▶ Activity
Your copy should match the listing below word for word, with no images in it.

▶ Given information
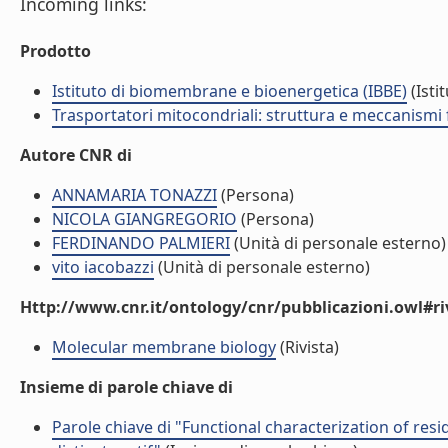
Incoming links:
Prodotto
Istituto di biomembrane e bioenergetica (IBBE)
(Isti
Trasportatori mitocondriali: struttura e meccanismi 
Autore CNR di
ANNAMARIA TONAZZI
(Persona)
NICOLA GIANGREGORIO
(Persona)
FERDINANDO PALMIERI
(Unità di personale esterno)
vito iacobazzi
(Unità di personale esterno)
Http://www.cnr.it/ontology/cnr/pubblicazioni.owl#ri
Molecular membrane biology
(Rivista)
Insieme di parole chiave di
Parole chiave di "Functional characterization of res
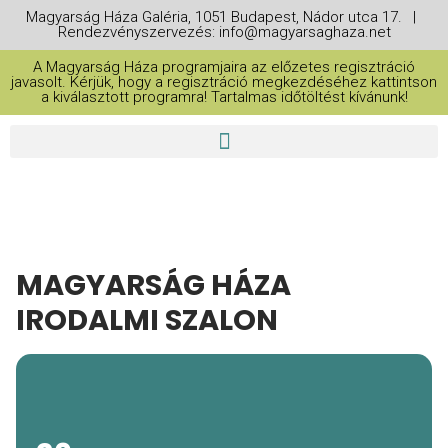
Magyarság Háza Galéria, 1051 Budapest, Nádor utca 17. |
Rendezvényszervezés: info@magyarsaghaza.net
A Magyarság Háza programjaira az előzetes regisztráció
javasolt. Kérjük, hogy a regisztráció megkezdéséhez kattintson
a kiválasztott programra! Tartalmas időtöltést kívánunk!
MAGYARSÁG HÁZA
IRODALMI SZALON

▶ Solution below
Incoming links:
Prodotto
Istituto di biomembrane e bioenergetica (IBBE)
(Isti
Trasportatori mitocondriali: struttura e meccanismi 
Autore CNR di
ANNAMARIA TONAZZI
(Persona)
NICOLA GIANGREGORIO
(Persona)
FERDINANDO PALMIERI
(Unità di personale esterno)
vito iacobazzi
(Unità di personale esterno)
Http://www.cnr.it/ontology/cnr/pubblicazioni.owl#ri
Molecular membrane biology
(Rivista)
Insieme di parole chiave di
Parole chiave di "Functional characterization of res
Magyarság Háza Galéria, 1051 Budapest, Nádor utca 17. |
Rendezvényszervezés: info@magyarsaghaza.net
A Magyarság Háza programjaira az előzetes regisztráció
javasolt. Kérjük, hogy a regisztráció megkezdéséhez kattintson
a kiválasztott programra! Tartalmas időtöltést kívánunk!
MAGYARSÁG HÁZA
IRODALMI SZALON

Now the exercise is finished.